Your instructions:
Please extract each of the following lines word for word, keeping every one of them in its original order.

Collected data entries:
[Start of Attachment]

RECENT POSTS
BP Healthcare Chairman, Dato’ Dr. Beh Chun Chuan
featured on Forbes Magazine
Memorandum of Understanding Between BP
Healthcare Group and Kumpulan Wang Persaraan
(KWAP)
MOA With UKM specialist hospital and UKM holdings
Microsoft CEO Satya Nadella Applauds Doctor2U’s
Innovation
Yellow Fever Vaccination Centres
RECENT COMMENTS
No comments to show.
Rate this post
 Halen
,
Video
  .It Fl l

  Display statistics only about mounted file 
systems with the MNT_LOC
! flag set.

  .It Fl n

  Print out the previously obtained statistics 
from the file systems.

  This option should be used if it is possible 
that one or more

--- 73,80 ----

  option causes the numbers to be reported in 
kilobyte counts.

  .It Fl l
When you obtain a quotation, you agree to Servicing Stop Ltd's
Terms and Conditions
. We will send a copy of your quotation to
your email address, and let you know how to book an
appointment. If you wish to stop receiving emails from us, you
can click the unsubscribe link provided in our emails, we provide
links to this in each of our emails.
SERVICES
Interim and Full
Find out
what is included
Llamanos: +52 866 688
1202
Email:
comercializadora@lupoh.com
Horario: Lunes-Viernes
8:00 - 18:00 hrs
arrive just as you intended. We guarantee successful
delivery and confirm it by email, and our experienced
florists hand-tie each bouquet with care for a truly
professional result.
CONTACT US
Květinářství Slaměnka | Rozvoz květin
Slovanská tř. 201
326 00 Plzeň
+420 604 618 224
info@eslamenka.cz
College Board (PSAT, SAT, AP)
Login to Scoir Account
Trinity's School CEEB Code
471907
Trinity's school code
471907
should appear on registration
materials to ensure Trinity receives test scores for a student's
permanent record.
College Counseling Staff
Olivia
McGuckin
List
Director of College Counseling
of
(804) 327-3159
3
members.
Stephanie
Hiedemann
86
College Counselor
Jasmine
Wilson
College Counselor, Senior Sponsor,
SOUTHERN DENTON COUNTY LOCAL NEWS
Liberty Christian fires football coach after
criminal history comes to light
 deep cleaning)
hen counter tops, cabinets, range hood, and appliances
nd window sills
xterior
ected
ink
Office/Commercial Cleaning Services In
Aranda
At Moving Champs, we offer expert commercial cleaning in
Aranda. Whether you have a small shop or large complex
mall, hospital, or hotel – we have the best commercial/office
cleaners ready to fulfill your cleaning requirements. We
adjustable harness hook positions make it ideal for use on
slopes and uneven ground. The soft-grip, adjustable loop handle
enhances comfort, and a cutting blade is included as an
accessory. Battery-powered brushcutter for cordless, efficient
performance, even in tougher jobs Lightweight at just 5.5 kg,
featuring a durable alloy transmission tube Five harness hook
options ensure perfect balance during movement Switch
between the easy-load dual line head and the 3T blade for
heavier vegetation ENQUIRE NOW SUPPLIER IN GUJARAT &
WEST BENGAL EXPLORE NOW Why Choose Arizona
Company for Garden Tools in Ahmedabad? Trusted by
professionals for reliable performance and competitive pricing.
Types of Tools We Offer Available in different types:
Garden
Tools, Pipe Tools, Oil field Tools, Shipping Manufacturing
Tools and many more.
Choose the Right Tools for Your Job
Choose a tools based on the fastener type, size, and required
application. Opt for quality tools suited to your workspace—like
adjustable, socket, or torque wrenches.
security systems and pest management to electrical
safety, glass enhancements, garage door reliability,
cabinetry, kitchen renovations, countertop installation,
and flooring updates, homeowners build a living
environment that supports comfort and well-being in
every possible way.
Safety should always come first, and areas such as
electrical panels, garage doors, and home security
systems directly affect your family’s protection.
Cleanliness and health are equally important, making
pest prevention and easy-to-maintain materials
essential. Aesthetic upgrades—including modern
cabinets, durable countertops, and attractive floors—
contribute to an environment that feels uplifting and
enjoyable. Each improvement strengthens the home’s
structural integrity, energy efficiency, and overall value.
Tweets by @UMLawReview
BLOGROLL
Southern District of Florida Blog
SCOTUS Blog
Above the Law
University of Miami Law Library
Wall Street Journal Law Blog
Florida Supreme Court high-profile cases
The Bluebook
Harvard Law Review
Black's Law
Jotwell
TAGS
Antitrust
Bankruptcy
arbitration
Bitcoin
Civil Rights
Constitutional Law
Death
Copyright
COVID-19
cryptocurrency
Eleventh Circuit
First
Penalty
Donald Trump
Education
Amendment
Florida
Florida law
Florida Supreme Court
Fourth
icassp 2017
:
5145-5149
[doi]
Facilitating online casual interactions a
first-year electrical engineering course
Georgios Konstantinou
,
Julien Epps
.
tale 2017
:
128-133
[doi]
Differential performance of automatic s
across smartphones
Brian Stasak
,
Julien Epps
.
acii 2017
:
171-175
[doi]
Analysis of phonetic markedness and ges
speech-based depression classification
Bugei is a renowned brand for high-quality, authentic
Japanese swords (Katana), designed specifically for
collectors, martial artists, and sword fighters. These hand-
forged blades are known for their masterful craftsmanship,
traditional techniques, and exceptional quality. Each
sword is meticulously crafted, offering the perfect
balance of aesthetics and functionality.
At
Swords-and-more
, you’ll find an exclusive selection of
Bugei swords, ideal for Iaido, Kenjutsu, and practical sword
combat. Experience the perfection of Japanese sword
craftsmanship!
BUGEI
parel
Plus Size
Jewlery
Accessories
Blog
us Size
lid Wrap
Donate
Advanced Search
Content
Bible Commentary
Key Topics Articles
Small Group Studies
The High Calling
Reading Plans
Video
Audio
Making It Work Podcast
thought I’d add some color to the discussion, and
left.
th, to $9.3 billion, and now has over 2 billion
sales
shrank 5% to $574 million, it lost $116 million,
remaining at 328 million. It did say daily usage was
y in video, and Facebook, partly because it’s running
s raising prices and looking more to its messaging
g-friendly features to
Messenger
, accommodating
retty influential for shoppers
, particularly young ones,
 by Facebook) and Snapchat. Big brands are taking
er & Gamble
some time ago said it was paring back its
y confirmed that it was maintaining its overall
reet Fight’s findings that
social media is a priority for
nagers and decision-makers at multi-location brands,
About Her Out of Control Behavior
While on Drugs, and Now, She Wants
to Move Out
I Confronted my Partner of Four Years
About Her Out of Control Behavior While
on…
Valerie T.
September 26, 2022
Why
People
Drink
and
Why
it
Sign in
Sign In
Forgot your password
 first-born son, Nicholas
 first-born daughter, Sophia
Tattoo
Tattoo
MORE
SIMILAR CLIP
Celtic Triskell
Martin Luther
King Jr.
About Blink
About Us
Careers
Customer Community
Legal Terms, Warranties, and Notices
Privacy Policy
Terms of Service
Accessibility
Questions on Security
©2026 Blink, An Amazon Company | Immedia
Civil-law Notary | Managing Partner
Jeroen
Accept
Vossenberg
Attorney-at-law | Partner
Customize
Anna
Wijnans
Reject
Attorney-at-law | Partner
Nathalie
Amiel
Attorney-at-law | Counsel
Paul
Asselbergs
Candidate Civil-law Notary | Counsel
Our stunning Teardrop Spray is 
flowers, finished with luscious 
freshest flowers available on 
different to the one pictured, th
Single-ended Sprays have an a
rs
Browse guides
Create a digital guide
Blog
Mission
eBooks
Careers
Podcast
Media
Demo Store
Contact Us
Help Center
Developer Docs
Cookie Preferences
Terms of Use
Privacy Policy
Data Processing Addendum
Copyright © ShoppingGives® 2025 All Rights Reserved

[End of Attachment]

Answer space:
RECENT POSTS
BP Healthcare Chairman, Dato’ Dr. Beh Chun Chuan
featured on Forbes Magazine
Memorandum of Understanding Between BP
Healthcare Group and Kumpulan Wang Persaraan
(KWAP)
MOA With UKM specialist hospital and UKM holdings
Microsoft CEO Satya Nadella Applauds Doctor2U’s
Innovation
Yellow Fever Vaccination Centres
RECENT COMMENTS
No comments to show.
Rate this post
 Halen
,
Video
  .It Fl l

  Display statistics only about mounted file 
systems with the MNT_LOC
! flag set.

  .It Fl n

  Print out the previously obtained statistics 
from the file systems.

  This option should be used if it is possible 
that one or more

--- 73,80 ----

  option causes the numbers to be reported in 
kilobyte counts.

  .It Fl l
When you obtain a quotation, you agree to Servicing Stop Ltd's
Terms and Conditions
. We will send a copy of your quotation to
your email address, and let you know how to book an
appointment. If you wish to stop receiving emails from us, you
can click the unsubscribe link provided in our emails, we provide
links to this in each of our emails.
SERVICES
Interim and Full
Find out
what is included
Llamanos: +52 866 688
1202
Email:
comercializadora@lupoh.com
Horario: Lunes-Viernes
8:00 - 18:00 hrs
arrive just as you intended. We guarantee successful
delivery and confirm it by email, and our experienced
florists hand-tie each bouquet with care for a truly
professional result.
CONTACT US
Květinářství Slaměnka | Rozvoz květin
Slovanská tř. 201
326 00 Plzeň
+420 604 618 224
info@eslamenka.cz
College Board (PSAT, SAT, AP)
Login to Scoir Account
Trinity's School CEEB Code
471907
Trinity's school code
471907
should appear on registration
materials to ensure Trinity receives test scores for a student's
permanent record.
College Counseling Staff
Olivia
McGuckin
List
Director of College Counseling
of
(804) 327-3159
3
members.
Stephanie
Hiedemann
86
College Counselor
Jasmine
Wilson
College Counselor, Senior Sponsor,
SOUTHERN DENTON COUNTY LOCAL NEWS
Liberty Christian fires football coach after
criminal history comes to light
 deep cleaning)
hen counter tops, cabinets, range hood, and appliances
nd window sills
xterior
ected
ink
Office/Commercial Cleaning Services In
Aranda
At Moving Champs, we offer expert commercial cleaning in
Aranda. Whether you have a small shop or large complex
mall, hospital, or hotel – we have the best commercial/office
cleaners ready to fulfill your cleaning requirements. We
adjustable harness hook positions make it ideal for use on
slopes and uneven ground. The soft-grip, adjustable loop handle
enhances comfort, and a cutting blade is included as an
accessory. Battery-powered brushcutter for cordless, efficient
performance, even in tougher jobs Lightweight at just 5.5 kg,
featuring a durable alloy transmission tube Five harness hook
options ensure perfect balance during movement Switch
between the easy-load dual line head and the 3T blade for
heavier vegetation ENQUIRE NOW SUPPLIER IN GUJARAT &
WEST BENGAL EXPLORE NOW Why Choose Arizona
Company for Garden Tools in Ahmedabad? Trusted by
professionals for reliable performance and competitive pricing.
Types of Tools We Offer Available in different types:
Garden
Tools, Pipe Tools, Oil field Tools, Shipping Manufacturing
Tools and many more.
Choose the Right Tools for Your Job
Choose a tools based on the fastener type, size, and required
application. Opt for quality tools suited to your workspace—like
adjustable, socket, or torque wrenches.
security systems and pest management to electrical
safety, glass enhancements, garage door reliability,
cabinetry, kitchen renovations, countertop installation,
and flooring updates, homeowners build a living
environment that supports comfort and well-being in
every possible way.
Safety should always come first, and areas such as
electrical panels, garage doors, and home security
systems directly affect your family’s protection.
Cleanliness and health are equally important, making
pest prevention and easy-to-maintain materials
essential. Aesthetic upgrades—including modern
cabinets, durable countertops, and attractive floors—
contribute to an environment that feels uplifting and
enjoyable. Each improvement strengthens the home’s
structural integrity, energy efficiency, and overall value.
Tweets by @UMLawReview
BLOGROLL
Southern District of Florida Blog
SCOTUS Blog
Above the Law
University of Miami Law Library
Wall Street Journal Law Blog
Florida Supreme Court high-profile cases
The Bluebook
Harvard Law Review
Black's Law
Jotwell
TAGS
Antitrust
Bankruptcy
arbitration
Bitcoin
Civil Rights
Constitutional Law
Death
Copyright
COVID-19
cryptocurrency
Eleventh Circuit
First
Penalty
Donald Trump
Education
Amendment
Florida
Florida law
Florida Supreme Court
Fourth
icassp 2017
:
5145-5149
[doi]
Facilitating online casual interactions a
first-year electrical engineering course
Georgios Konstantinou
,
Julien Epps
.
tale 2017
:
128-133
[doi]
Differential performance of automatic s
across smartphones
Brian Stasak
,
Julien Epps
.
acii 2017
:
171-175
[doi]
Analysis of phonetic markedness and ges
speech-based depression classification
Bugei is a renowned brand for high-quality, authentic
Japanese swords (Katana), designed specifically for
collectors, martial artists, and sword fighters. These hand-
forged blades are known for their masterful craftsmanship,
traditional techniques, and exceptional quality. Each
sword is meticulously crafted, offering the perfect
balance of aesthetics and functionality.
At
Swords-and-more
, you’ll find an exclusive selection of
Bugei swords, ideal for Iaido, Kenjutsu, and practical sword
combat. Experience the perfection of Japanese sword
craftsmanship!
BUGEI
parel
Plus Size
Jewlery
Accessories
Blog
us Size
lid Wrap
Donate
Advanced Search
Content
Bible Commentary
Key Topics Articles
Small Group Studies
The High Calling
Reading Plans
Video
Audio
Making It Work Podcast
thought I’d add some color to the discussion, and
left.
th, to $9.3 billion, and now has over 2 billion
sales
shrank 5% to $574 million, it lost $116 million,
remaining at 328 million. It did say daily usage was
y in video, and Facebook, partly because it’s running
s raising prices and looking more to its messaging
g-friendly features to
Messenger
, accommodating
retty influential for shoppers
, particularly young ones,
 by Facebook) and Snapchat. Big brands are taking
er & Gamble
some time ago said it was paring back its
y confirmed that it was maintaining its overall
reet Fight’s findings that
social media is a priority for
nagers and decision-makers at multi-location brands,
About Her Out of Control Behavior
While on Drugs, and Now, She Wants
to Move Out
I Confronted my Partner of Four Years
About Her Out of Control Behavior While
on…
Valerie T.
September 26, 2022
Why
People
Drink
and
Why
it
Sign in
Sign In
Forgot your password
 first-born son, Nicholas
 first-born daughter, Sophia
Tattoo
Tattoo
MORE
SIMILAR CLIP
Celtic Triskell
Martin Luther
King Jr.
About Blink
About Us
Careers
Customer Community
Legal Terms, Warranties, and Notices
Privacy Policy
Terms of Service
Accessibility
Questions on Security
©2026 Blink, An Amazon Company | Immedia
Civil-law Notary | Managing Partner
Jeroen
Accept
Vossenberg
Attorney-at-law | Partner
Customize
Anna
Wijnans
Reject
Attorney-at-law | Partner
Nathalie
Amiel
Attorney-at-law | Counsel
Paul
Asselbergs
Candidate Civil-law Notary | Counsel
Our stunning Teardrop Spray is 
flowers, finished with luscious 
freshest flowers available on 
different to the one pictured, th
Single-ended Sprays have an a
rs
Browse guides
Create a digital guide
Blog
Mission
eBooks
Careers
Podcast
Media
Demo Store
Contact Us
Help Center
Developer Docs
Cookie Preferences
Terms of Use
Privacy Policy
Data Processing Addendum
Copyright © ShoppingGives® 2025 All Rights Reserved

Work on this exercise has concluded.